Regarding the Sun-Times editorial accusing Ken Griffin of “not being honest” about Gov. Pritzker’s graduated income tax proposal (9/10/20), I say the Sun-Times is not being honest for recommending the graduated tax amendment without any strings attached.

In addition, to blame former Gov. Bruce Rauner for leaving the state in “a world of hurt” is disingenuous and pulled straight from the Democratic Party playbook. Thankfully, a letter to the editor that day correctly calls out the current governor and his cronies for pushing an income tax amendment while not calling for amendments that could actually help save this state, such as eliminating the clause in the state Constitution that prevents changes to the pension system, requiring non-partisan congressional maps be drawn and imposing legislator term limits.

Be honest, Sun-Times.
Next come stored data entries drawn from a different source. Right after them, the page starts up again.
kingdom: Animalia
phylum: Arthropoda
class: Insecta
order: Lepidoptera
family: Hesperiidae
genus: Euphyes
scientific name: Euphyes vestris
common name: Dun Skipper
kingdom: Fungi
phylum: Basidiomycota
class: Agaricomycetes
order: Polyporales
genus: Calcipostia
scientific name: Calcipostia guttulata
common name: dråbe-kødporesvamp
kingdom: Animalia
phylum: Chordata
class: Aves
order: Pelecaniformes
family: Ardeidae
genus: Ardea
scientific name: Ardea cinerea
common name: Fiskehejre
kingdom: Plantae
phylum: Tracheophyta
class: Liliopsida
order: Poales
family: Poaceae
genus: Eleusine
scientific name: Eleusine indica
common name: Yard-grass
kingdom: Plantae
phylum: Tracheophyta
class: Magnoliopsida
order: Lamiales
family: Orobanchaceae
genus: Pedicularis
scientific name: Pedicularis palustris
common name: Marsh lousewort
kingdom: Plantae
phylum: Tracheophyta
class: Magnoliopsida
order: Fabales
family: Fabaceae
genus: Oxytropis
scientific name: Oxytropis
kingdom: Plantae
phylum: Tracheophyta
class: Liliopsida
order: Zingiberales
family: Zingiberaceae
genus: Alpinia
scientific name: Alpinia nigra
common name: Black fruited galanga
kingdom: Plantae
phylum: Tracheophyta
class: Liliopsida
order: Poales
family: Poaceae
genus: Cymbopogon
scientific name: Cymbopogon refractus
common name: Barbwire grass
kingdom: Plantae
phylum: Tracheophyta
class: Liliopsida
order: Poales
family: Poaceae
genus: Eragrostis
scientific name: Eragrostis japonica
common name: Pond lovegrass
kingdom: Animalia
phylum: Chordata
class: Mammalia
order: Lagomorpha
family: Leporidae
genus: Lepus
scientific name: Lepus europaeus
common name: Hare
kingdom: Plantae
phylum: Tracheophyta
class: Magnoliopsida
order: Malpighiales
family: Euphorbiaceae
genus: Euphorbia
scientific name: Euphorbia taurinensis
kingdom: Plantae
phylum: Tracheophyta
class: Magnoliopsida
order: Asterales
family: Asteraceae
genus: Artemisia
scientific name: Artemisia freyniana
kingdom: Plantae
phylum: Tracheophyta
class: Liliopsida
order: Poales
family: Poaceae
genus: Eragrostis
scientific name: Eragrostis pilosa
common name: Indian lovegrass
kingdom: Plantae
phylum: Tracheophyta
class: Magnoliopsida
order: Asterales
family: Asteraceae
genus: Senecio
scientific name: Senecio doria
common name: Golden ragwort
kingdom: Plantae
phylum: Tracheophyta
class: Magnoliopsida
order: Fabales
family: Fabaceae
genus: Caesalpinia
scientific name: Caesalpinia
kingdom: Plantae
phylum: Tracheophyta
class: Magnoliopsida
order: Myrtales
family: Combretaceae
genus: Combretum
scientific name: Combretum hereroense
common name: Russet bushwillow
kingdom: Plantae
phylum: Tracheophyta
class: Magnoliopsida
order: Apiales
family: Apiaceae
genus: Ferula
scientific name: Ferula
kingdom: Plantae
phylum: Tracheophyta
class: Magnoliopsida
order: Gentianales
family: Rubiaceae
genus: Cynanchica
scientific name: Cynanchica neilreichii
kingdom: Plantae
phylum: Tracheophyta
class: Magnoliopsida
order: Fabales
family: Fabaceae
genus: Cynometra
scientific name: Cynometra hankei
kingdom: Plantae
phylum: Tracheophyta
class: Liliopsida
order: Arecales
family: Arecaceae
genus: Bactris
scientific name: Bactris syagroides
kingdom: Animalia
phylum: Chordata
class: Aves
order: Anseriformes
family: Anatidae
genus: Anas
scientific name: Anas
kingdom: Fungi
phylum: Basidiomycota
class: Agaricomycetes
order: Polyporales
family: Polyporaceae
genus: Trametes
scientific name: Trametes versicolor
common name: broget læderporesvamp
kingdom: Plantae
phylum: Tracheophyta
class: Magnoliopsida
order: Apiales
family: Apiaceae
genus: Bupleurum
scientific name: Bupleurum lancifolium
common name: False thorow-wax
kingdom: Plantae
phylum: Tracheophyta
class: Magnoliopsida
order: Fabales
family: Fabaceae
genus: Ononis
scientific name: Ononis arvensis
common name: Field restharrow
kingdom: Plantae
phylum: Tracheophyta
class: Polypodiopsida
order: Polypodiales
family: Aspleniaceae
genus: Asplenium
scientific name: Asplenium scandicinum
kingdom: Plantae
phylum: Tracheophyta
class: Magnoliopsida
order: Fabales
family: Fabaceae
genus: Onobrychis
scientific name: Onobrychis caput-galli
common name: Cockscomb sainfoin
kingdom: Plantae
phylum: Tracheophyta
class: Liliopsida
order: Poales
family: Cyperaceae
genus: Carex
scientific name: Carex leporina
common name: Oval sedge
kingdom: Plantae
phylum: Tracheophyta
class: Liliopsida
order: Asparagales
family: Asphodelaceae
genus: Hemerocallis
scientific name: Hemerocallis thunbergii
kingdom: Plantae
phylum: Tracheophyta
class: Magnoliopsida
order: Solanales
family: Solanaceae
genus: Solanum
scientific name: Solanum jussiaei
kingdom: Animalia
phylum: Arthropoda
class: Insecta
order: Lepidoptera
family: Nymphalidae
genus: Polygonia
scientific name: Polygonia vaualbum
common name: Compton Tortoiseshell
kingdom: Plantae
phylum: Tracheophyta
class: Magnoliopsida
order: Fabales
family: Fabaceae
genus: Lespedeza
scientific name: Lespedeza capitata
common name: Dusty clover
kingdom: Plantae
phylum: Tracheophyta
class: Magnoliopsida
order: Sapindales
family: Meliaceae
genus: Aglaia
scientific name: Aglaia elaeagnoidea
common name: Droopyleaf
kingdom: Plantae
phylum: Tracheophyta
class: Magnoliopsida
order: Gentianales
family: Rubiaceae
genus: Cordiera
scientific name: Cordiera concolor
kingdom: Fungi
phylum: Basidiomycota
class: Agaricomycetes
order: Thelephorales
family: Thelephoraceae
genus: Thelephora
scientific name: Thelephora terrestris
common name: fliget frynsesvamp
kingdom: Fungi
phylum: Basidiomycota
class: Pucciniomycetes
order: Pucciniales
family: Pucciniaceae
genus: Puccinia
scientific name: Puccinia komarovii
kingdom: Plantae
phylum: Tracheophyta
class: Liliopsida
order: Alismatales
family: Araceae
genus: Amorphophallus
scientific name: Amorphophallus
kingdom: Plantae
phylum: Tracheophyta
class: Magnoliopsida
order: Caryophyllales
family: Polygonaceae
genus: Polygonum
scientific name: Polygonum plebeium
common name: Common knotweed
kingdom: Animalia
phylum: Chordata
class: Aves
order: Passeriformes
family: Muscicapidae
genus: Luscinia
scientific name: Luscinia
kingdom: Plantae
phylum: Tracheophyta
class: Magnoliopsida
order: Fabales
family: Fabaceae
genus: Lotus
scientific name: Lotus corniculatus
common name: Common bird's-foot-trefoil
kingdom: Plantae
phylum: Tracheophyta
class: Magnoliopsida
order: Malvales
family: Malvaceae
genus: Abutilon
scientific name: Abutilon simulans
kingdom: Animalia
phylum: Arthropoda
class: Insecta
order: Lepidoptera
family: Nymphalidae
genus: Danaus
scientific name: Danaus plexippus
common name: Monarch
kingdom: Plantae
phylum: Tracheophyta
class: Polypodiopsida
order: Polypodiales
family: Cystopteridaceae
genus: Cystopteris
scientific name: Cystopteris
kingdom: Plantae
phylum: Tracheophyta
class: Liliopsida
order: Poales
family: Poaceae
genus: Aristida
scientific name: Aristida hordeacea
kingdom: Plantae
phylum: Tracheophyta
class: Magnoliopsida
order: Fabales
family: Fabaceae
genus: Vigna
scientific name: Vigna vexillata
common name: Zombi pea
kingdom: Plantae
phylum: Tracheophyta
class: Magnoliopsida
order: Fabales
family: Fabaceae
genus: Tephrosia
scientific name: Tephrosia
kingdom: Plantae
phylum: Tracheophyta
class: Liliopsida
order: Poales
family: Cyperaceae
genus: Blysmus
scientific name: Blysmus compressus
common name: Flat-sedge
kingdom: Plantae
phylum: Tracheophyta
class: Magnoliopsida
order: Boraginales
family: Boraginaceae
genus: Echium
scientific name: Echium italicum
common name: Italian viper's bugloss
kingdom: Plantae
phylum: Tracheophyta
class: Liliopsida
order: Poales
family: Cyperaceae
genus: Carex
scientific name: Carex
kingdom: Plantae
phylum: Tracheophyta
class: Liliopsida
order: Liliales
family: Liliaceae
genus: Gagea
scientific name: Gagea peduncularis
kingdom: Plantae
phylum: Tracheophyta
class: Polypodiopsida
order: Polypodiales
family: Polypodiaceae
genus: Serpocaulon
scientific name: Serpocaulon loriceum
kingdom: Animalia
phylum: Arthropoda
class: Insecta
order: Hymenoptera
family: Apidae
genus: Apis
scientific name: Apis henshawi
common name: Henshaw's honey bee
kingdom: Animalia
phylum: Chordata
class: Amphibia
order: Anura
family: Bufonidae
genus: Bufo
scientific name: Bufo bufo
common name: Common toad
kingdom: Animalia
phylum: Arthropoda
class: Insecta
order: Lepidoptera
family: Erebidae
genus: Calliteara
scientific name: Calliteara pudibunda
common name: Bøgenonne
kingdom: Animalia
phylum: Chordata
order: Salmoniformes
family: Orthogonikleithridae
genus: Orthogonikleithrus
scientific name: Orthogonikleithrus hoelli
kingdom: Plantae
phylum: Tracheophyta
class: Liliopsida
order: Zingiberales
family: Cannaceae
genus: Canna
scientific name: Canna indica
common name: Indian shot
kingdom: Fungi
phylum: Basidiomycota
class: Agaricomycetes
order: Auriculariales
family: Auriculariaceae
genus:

This tax will not help if we do not tackle these much larger issues.

Philip J. Milord, Western Springs

Not a victory against tobacco

The Chicago City Council has no reason to celebrate a victory in passing a weak, incomplete tobacco control ordinance.

The original ordinance called for prohibiting sales of all flavored tobacco products (electronic and combustible) including menthol. Menthol cigarettes are the flavored tobacco of choice for African Americans and contribute to addiction. Menthol also makes it more difficult to quit.

At a time when COVID-19 is killing African Americans, it’s hard to believe that the City Council could ignore a measure that would have demonstrated its interest in ending Big Tobacco’s hold on the African American community. The City Council believed Big Tobacco’s front groups when they said the more protective ordinance would hurt business.

If the business model of retailers relies on selling a product that has known deadly health risks and consequences, then I would suggest those retailers find a new way of doing business.